Meat Lasagna (Gluten Free/ Dairy Free)

It seems that before you figure out that you have food allergies, people eat things that would make them feel really lousy. There were many thing like that for me. Most things I didn’t realize because I didn’t feel well all the time. Many things I would just not eat for a few months, then say “it will be better this time”. It never was.
So then you start getting rid of things in your diet. Now that I am figuring out the recipes better, I am really enjoying food again.

One thing that I have been missing is lasagna. I have made it once in the last year and a half with goat cheese and I made a white sauce in place of the cottage cheese. It was okay, but not that great.

Today I decided to try again. This time I made it with daiya cheese and cashew cream as the cottage cheese.

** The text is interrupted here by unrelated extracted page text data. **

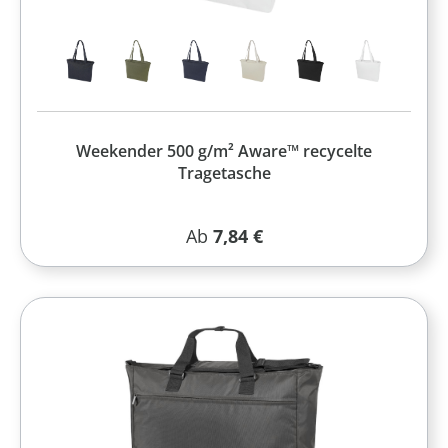
Weekender 500 g/m² Aware™ recycelte
Tragetasche
Regulärer Preis:
Ab
7,84 €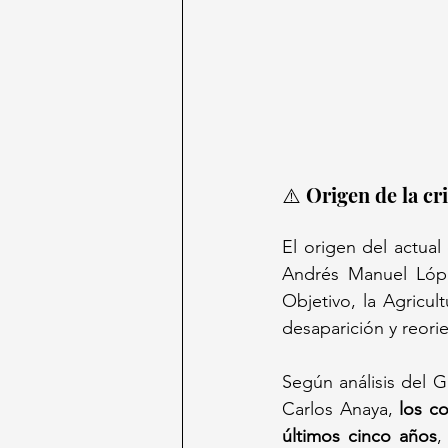
⚠️ Origen de la cr
El origen del actua
Andrés Manuel Lópe
Objetivo, la Agricu
desaparición y reor
Según análisis del 
Carlos Anaya, 
los c
últimos cinco años
,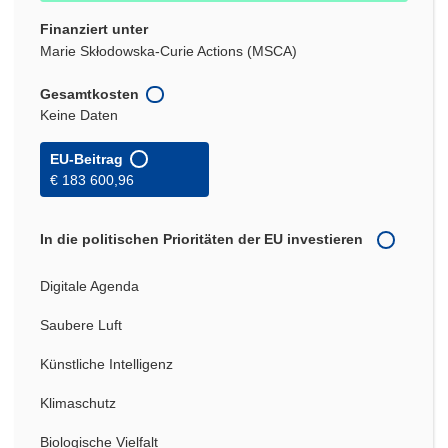
Finanziert unter
Marie Skłodowska-Curie Actions (MSCA)
Gesamtkosten
Keine Daten
EU-Beitrag
€ 183 600,96
In die politischen Prioritäten der EU investieren
Digitale Agenda
Saubere Luft
Künstliche Intelligenz
Klimaschutz
Biologische Vielfalt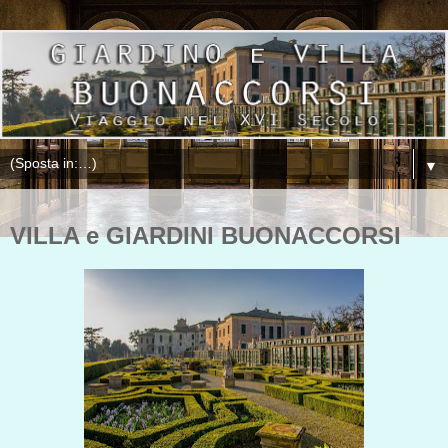
▼
VILLA e GIARDINI BUONACCORSI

I make separate lasagnas for myself and my family, since they don’t have the allergies that I do. So I make a  big one for my family and I make three smaller ones( 5″ by 7″ pans) for myself and freeze the other two. That’s why I don’t specify the size of pan to use. This lasagna was so much better. Tasted great! I’ve made it several times since 🙂

Meat Lasagna

For Meat Lasagna:

rice lasagna noodles( uncooked)
spaghetti meat sauce
cashew cream ( made with only 2 Tbsp. lemon juice and 1/4 c. water)
daiya cheese (mozzarella)

In a pan, layer a little sauce(so that the noodles don’t stick to the bottom of the pan), noodles, sauce, daiya cheese, noodles, sauce, cashew cream, noodles, sauce daiya cheese.
Cook in a 350 degree oven uncovered for 40-50 minutes or until noodles are cooked through.
Let your lasagna sit out of the oven for 5 minutes before serving.